Search the records below for the string "elbow" and copy each line where it turns up.

------ Data provided

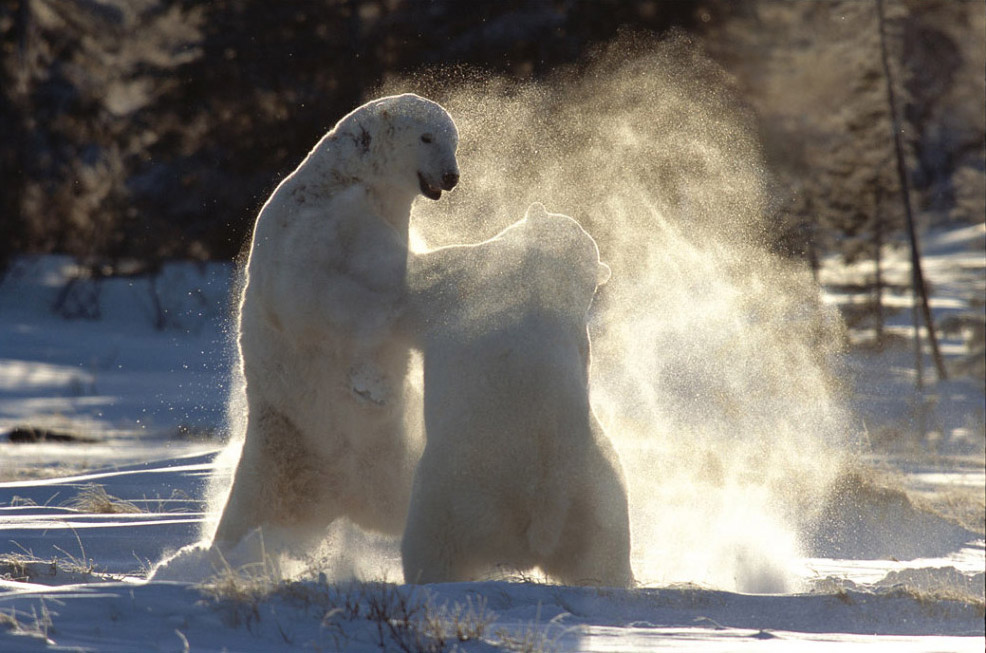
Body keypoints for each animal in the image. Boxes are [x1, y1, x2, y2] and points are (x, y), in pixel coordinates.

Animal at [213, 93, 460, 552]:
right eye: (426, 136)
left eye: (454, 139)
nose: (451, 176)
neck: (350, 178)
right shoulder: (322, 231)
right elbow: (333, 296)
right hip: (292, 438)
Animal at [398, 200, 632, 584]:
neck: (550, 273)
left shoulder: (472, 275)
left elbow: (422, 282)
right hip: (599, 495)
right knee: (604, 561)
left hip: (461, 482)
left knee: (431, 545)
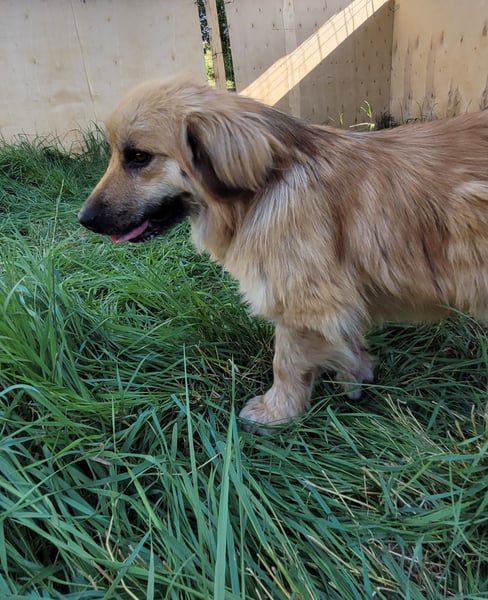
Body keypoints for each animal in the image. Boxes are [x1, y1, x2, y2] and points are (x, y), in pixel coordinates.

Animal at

------------
------ Data provided

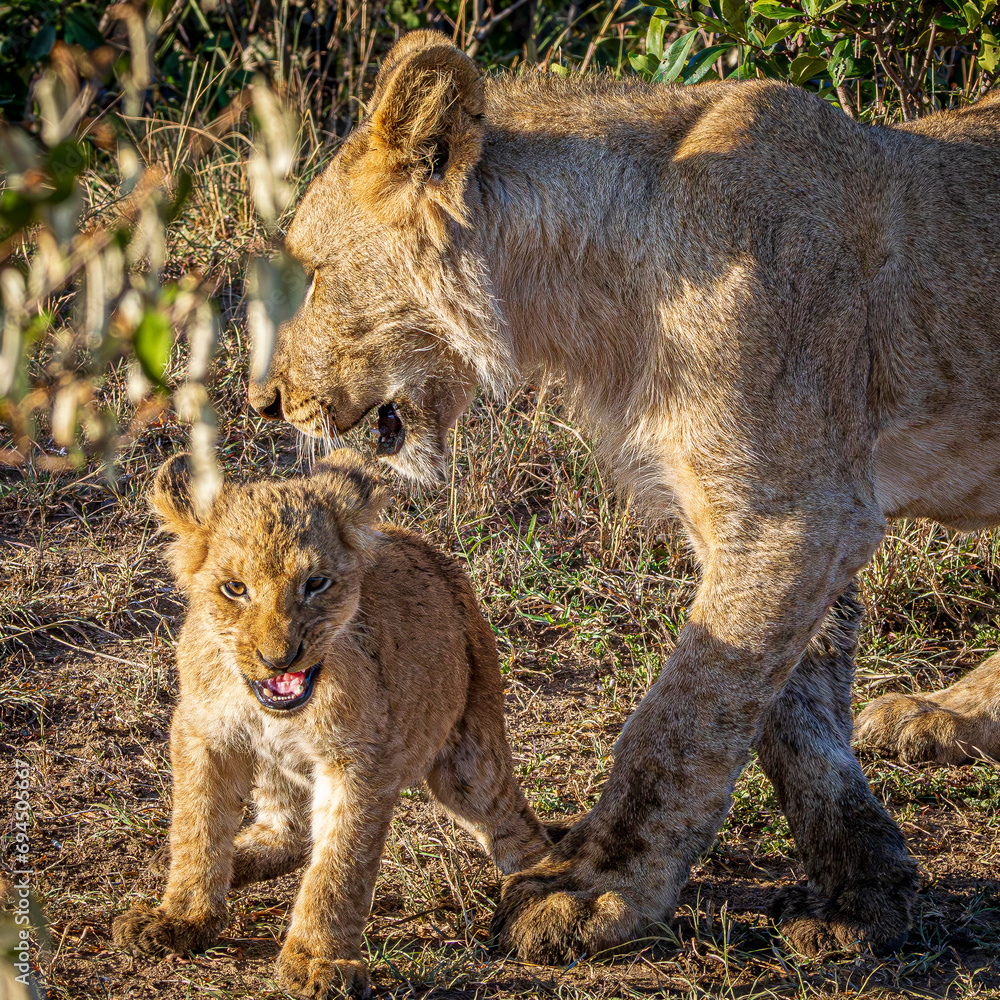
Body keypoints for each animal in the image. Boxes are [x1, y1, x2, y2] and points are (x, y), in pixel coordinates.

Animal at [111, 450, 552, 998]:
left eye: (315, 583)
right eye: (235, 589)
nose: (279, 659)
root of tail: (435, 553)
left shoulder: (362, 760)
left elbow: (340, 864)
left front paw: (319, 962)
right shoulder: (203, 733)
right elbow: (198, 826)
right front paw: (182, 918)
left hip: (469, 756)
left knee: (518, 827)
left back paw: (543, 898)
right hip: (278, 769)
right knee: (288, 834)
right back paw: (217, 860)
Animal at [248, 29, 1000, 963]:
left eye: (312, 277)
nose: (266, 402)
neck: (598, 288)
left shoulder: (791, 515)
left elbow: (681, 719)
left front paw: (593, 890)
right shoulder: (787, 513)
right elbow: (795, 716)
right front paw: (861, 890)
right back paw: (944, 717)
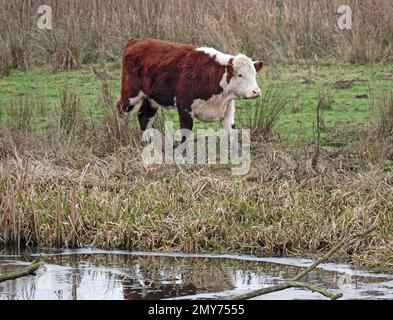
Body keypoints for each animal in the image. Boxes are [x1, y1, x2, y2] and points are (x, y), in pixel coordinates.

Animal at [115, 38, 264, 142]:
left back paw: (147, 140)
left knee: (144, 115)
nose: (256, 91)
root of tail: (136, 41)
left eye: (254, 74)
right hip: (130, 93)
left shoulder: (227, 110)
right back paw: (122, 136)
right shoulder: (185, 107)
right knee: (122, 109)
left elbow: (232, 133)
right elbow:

------------

Response to this exercise
right elbow: (333, 296)
left elbow: (422, 282)
left elbow: (340, 864)
right elbow: (198, 826)
left elbow: (681, 719)
right elbow: (795, 716)
left elbow: (232, 133)
right elbow:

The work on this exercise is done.